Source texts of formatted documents
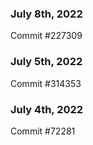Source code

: ### July 8th, 2022

Commit #227309

### July 5th, 2022

Commit #314353


### July 4th, 2022

Commit #72281
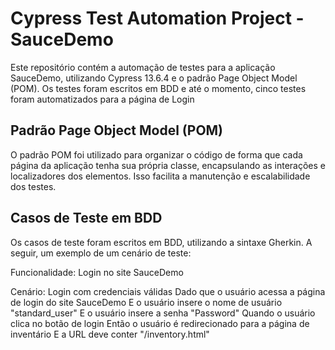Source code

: # Cypress Test Automation Project - SauceDemo

Este repositório contém a automação de testes para a aplicação SauceDemo, utilizando Cypress 13.6.4 e o padrão Page Object Model (POM). Os testes foram escritos em BDD e até o momento, cinco testes foram automatizados para a página de Login


## Padrão Page Object Model (POM)

O padrão POM foi utilizado para organizar o código de forma que cada página da aplicação tenha sua própria classe, encapsulando as interações e localizadores dos elementos. Isso facilita a manutenção e escalabilidade dos testes.

## Casos de Teste em BDD
Os casos de teste foram escritos em BDD, utilizando a sintaxe Gherkin. A seguir, um exemplo de um cenário de teste:

Funcionalidade: Login no site SauceDemo

  Cenário: Login com credenciais válidas
    Dado que o usuário acessa a página de login do site SauceDemo
    E o usuário insere o nome de usuário "standard_user"
    E o usuário insere a senha "Password"
    Quando o usuário clica no botão de login
    Então o usuário é redirecionado para a página de inventário
    E a URL deve conter "/inventory.html"
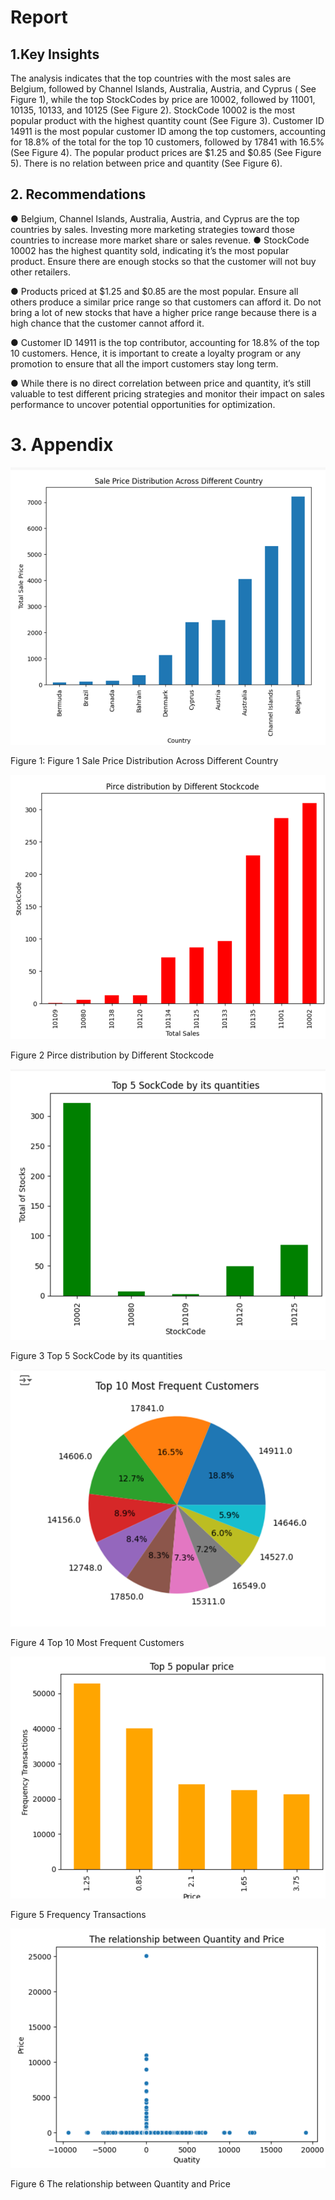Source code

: # Report

## 1.Key Insights
The analysis indicates that the top countries with the most sales are Belgium, followed by Channel Islands, Australia, Austria, and Cyprus ( See Figure 1), while the top StockCodes by price are 10002, followed by 11001, 10135, 10133, and 10125 (See Figure 2). StockCode 10002 is the most popular product with the highest quantity count (See Figure 3). Customer ID 14911 is the most popular customer ID among the top customers, accounting for 18.8% of the total for the top 10 customers, followed by 17841 with 16.5% (See Figure 4). The popular product prices are $1.25 and $0.85 (See Figure 5). There is no relation between price and quantity (See Figure 6).

## 2. Recommendations

●	Belgium, Channel Islands, Australia, Austria, and Cyprus are the top countries by sales. Investing more marketing strategies toward those countries to increase more market share or sales revenue.
●	StockCode 10002 has the highest quantity sold, indicating it’s the most popular product. Ensure there are enough stocks so that the customer will not buy other retailers.

●	Products priced at $1.25 and $0.85 are the most popular. Ensure all others produce a similar price range so that customers can afford it. Do not bring a lot of new stocks that have a higher price range because there is a high chance that the customer cannot afford it.

●	Customer ID 14911 is the top contributor, accounting for 18.8% of the top 10 customers. Hence, it is important to create a loyalty program or any promotion to ensure that all the import customers stay long term.

●	While there is no direct correlation between price and quantity, it’s still valuable to test different pricing strategies and monitor their impact on sales performance to uncover potential opportunities for optimization.

# 3. Appendix
![alt text](image.png)

Figure 1: Figure 1 Sale Price Distribution Across Different Country

![alt text](image-1.png)


Figure 2  Pirce distribution by Different Stockcode

![alt text](image-2.png)


Figure 3 Top 5 SockCode by its quantities

![alt text](image-3.png)


Figure 4 Top 10 Most Frequent Customers

![alt text](image-4.png)


Figure 5 Frequency Transactions


![alt text](image-5.png)

Figure 6 The relationship between Quantity and Price
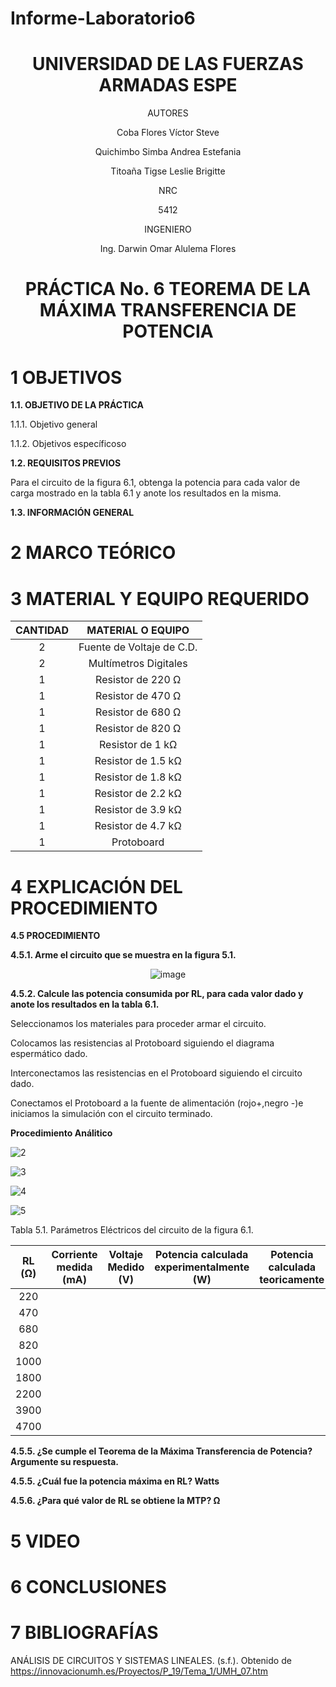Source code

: # Informe-Laboratorio6

<div align="center">

# UNIVERSIDAD DE LAS FUERZAS ARMADAS ESPE

AUTORES

Coba Flores Víctor Steve

Quichimbo Simba Andrea Estefania

Titoaña Tigse Leslie Brigitte

NRC
  
5412

INGENIERO

Ing. Darwin Omar Alulema Flores

# PRÁCTICA No. 6 TEOREMA DE LA MÁXIMA TRANSFERENCIA DE POTENCIA
  
</div>

# 1 OBJETIVOS

**1.1. OBJETIVO DE LA PRÁCTICA**

1.1.1. Objetivo general

1.1.2. Objetivos específicoso

**1.2. REQUISITOS PREVIOS**

Para el circuito de la figura 6.1, obtenga la potencia para cada valor de carga mostrado en la tabla 6.1 y anote los resultados en la misma.

**1.3. INFORMACIÓN GENERAL**

# 2 MARCO TEÓRICO

<div align="center">
  

</div>

# 3 MATERIAL Y EQUIPO REQUERIDO

<div align="center">
     
|**CANTIDAD**|       **MATERIAL O EQUIPO**      |
|    :---:   |              :---:               | 
|      2     |     Fuente de Voltaje de C.D.    |
|      2     |       Multímetros Digitales      |
|      1     |        Resistor de 220 Ω         |
|      1     |        Resistor de 470 Ω         |
|      1     |        Resistor de 680 Ω         |
|      1     |         Resistor de 820 Ω        |
|      1     |         Resistor de 1 kΩ         |
|      1     |        Resistor de 1.5 kΩ        |
|      1     |        Resistor de 1.8 kΩ        |
|      1     |        Resistor de 2.2 kΩ        |
|      1     |        Resistor de 3.9 kΩ        |
|      1     |        Resistor de 4.7 kΩ        |
|      1     |            Protoboard            |
  
</div>

# 4 EXPLICACIÓN DEL PROCEDIMIENTO

**4.5 PROCEDIMIENTO**

**4.5.1. Arme el circuito que se muestra en la figura 5.1.**

<div align="center">
  
![image](https://user-images.githubusercontent.com/84430867/127933740-cbd0c0d0-6fc8-4385-ab3c-d93c4aaa783e.png)

</div>

**4.5.2. Calcule las potencia consumida por RL, para cada valor dado y anote los resultados en la tabla 6.1.**

Seleccionamos los materiales para proceder armar el circuito.

<div align="center">


</div>

Colocamos las resistencias al Protoboard siguiendo el diagrama espermático dado.

<div align="center">


</div>

Interconectamos las resistencias en el Protoboard siguiendo el circuito dado.

<div align="center">



</div>

Conectamos el Protoboard a la fuente de alimentación (rojo+,negro -)e iniciamos la simulación con el circuito terminado.

<div align="center">


</div>

**Procedimiento Análitico**

![2](https://user-images.githubusercontent.com/84587172/127936138-a448faa7-a237-4c85-b3da-9c93246e9db8.png)

![3](https://user-images.githubusercontent.com/84587172/127936190-9907dde7-649c-4e36-9234-d5f30a0abd08.png)

![4](https://user-images.githubusercontent.com/84587172/127936262-8a18ec74-e2e8-4ebc-a659-dd4c9413f21d.png)

 ![5](https://user-images.githubusercontent.com/84587172/127936298-44e00462-e042-49ce-b8aa-bb9ba362e129.png)



Tabla 5.1. Parámetros Eléctricos del circuito de la figura 6.1.
     
|  RL (Ω)   | Corriente medida (mA) | Voltaje Medido (V) | Potencia calculada experimentalmente (W) | Potencia calculada teoricamente |
|    :---:  |    :---:   |     :---:     |   :---:   |   :---:   |  
|    220    |            |               |           |           |
|    470    |            |               |           |           |
|    680    |            |               |           |           |
|    820    |            |               |           |           |
|   1000    |            |               |           |           |
|   1800    |            |               |           |           |
|   2200    |            |               |           |           |
|   3900    |            |               |           |           |
|   4700    |            |               |           |           |

</div>

**4.5.5. ¿Se cumple el Teorema de la Máxima Transferencia de Potencia? Argumente su respuesta.**

**4.5.5. ¿Cuál fue la potencia máxima en RL?    Watts**

**4.5.6. ¿Para qué valor de RL se obtiene la MTP?  Ω**

  
# 5 VIDEO 



# 6 CONCLUSIONES 


# 7 BIBLIOGRAFÍAS

ANÁLISIS DE CIRCUITOS Y SISTEMAS LINEALES. (s.f.). Obtenido de https://innovacionumh.es/Proyectos/P_19/Tema_1/UMH_07.htm


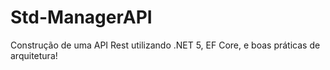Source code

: # Std-ManagerAPI
Construção de uma API Rest utilizando .NET 5, EF Core, e boas práticas de arquitetura!
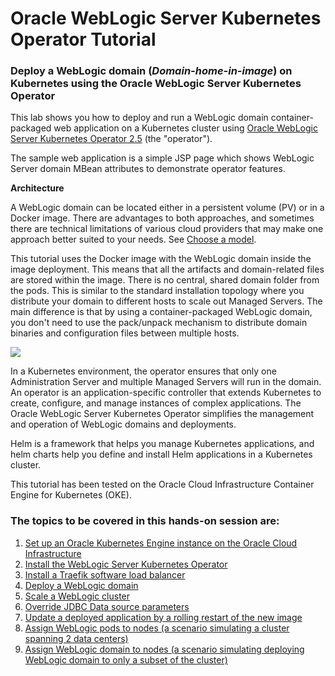 # Oracle WebLogic Server Kubernetes Operator Tutorial #

### Deploy a WebLogic domain (*Domain-home-in-image*) on Kubernetes using the Oracle WebLogic Server Kubernetes Operator  ###

This lab shows you how to deploy and run a WebLogic domain container-packaged web application on a Kubernetes cluster using [Oracle WebLogic Server Kubernetes Operator 2.5](https://github.com/oracle/weblogic-kubernetes-operator) (the "operator").

The sample web application is a simple JSP page which shows WebLogic Server domain MBean attributes to demonstrate operator features.

**Architecture**

A WebLogic domain can be located either in a persistent volume (PV) or in a Docker image. There are advantages to both approaches, and sometimes there are technical limitations of various cloud providers that may make one approach better suited to your needs. See
[Choose a model](https://oracle.github.io/weblogic-kubernetes-operator/userguide/managing-domains/choosing-a-model/).

This tutorial uses the Docker image with the WebLogic domain inside the image deployment. This means that all the artifacts and domain-related files are stored within the image. There is no central, shared domain folder from the pods. This is similar to the standard installation topology where you distribute your domain to different hosts to scale out Managed Servers. The main difference is that by using a container-packaged WebLogic domain, you don't need to use the pack/unpack mechanism to distribute domain binaries and configuration files between multiple hosts.

![](images/wlsonk8s.domain-home-in-image.png)

In a Kubernetes environment, the operator ensures that only one Administration Server and multiple Managed Servers will run in the domain. An operator is an application-specific controller that extends Kubernetes to create, configure, and manage instances of complex applications. The Oracle WebLogic Server Kubernetes Operator simplifies the management and operation of WebLogic domains and deployments.

Helm is a framework that helps you manage Kubernetes applications, and helm charts help you define and install Helm applications in a Kubernetes cluster.

This tutorial has been tested on the Oracle Cloud Infrastructure Container Engine for Kubernetes (OKE).

### The topics to be covered in this hands-on session are: ###

1. [Set up an Oracle Kubernetes Engine instance on the Oracle Cloud Infrastructure](setup.oke.ocishell.md)
2. [Install the WebLogic Server Kubernetes Operator](install.operator.ocishell.md)
3. [Install a Traefik software load balancer](install.traefik.ocishell.md)
4. [Deploy a WebLogic domain](deploy.weblogic_short.ocishell.md)
5. [Scale a WebLogic cluster](scale.weblogic.ocishell.md)
6. [Override JDBC Data source parameters](override.jdbc.ocishell.md)
7. [Update a deployed application by a rolling restart of the new image](update.application_short.ocishell.md)
7. [Assign WebLogic pods to nodes (a scenario simulating a cluster spanning 2 data centers)](node.selector.ocishell.md)
8. [Assign WebLogic domain to nodes (a scenario simulating deploying WebLogic domain to only a subset of the cluster)](node.selector.license.ocishell.md)
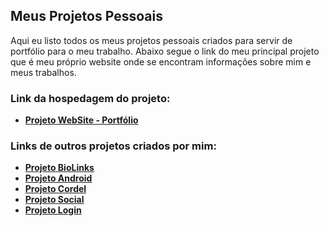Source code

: ## Meus Projetos Pessoais
Aqui eu listo todos os meus projetos pessoais criados para servir de portfólio para o meu trabalho. Abaixo segue o link do meu principal projeto que é meu próprio website onde se encontram informações sobre mim e meus trabalhos.

### Link da hospedagem do projeto:
- **[Projeto WebSite - Portfólio](https://jsvatre.github.io)**

### Links de outros projetos criados por mim:
- **[Projeto BioLinks](https://jsvatre.github.io/biolinks)**
- **[Projeto Android](https://jsvatre.github.io/projeto-android)**
- **[Projeto Cordel](https://jsvatre.github.io/projeto-cordel)**
- **[Projeto Social](https://jsvatre.github.io/projeto-social)**
- **[Projeto Login](https://jsvatre.github.io/projeto-login)**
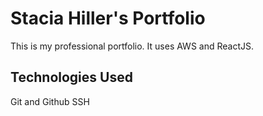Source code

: # Stacia Hiller's Portfolio

This is my professional portfolio.  It uses AWS and ReactJS.

## Technologies Used

Git and Github
SSH
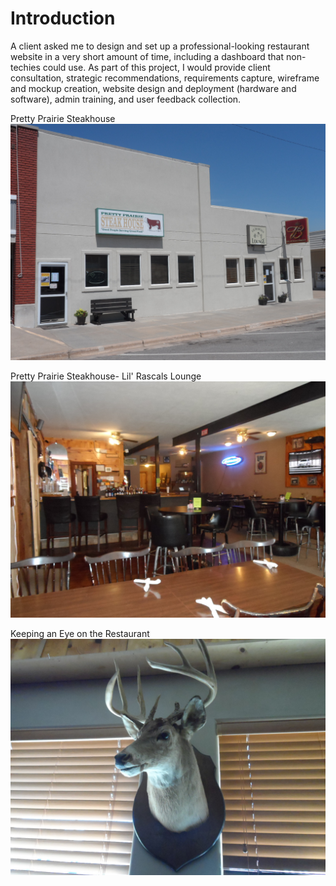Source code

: # Introduction

A client asked me to design and set up a professional-looking restaurant website in a very short amount of time, including a dashboard that non-techies could use. As part of this project, I would provide client consultation, strategic recommendations, requirements capture, wireframe and mockup creation, website design and deployment (hardware and software), admin training, and user feedback collection. 

Pretty Prairie Steakhouse
![](introduction-images/building-front-west.jpg)

Pretty Prairie Steakhouse- Lil' Rascals Lounge
![](introduction-images/bar-from-front-2.jpg)

Keeping an Eye on the Restaurant
![](introduction-images/deer.jpg)
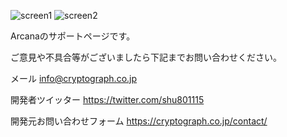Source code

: ![screen1](https://github.com/shu801115/arcana/blob/main/ss/2048x2732_1.jpg) ![screen2](https://github.com/shu801115/arcana/blob/main/ss/2048x2732_2.jpg)


Arcanaのサポートページです。

ご意見や不具合等がございましたら下記までお問い合わせください。

メール
info@cryptograph.co.jp

開発者ツイッター
https://twitter.com/shu801115

開発元お問い合わせフォーム
https://cryptograph.co.jp/contact/
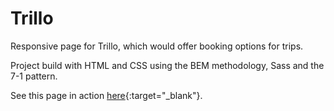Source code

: # Trillo

Responsive page for Trillo, which would offer booking options for trips.

Project build with HTML and CSS using the BEM methodology, Sass and the 7-1 pattern.

See this page in action [here](https://juliasj.github.io/trillo-project/index.html){:target="_blank"}.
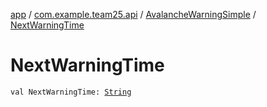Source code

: [app](../../index.md) / [com.example.team25.api](../index.md) / [AvalancheWarningSimple](index.md) / [NextWarningTime](./-next-warning-time.md)

# NextWarningTime

`val NextWarningTime: `[`String`](https://kotlinlang.org/api/latest/jvm/stdlib/kotlin/-string/index.html)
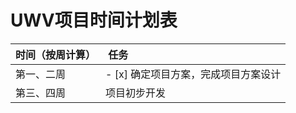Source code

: # UWV项目时间计划表

| 时间（按周计算） |  任务 |
|:--------------- |:----- |
| 第一、二周 | - [x] 确定项目方案，完成项目方案设计 |
| 第三、四周 | 项目初步开发 |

(WORK TO BE COMPLETED)
From the data above, give the number of lines that hold "Cypress", without anything else.

(REPLY TO THE TASK)
2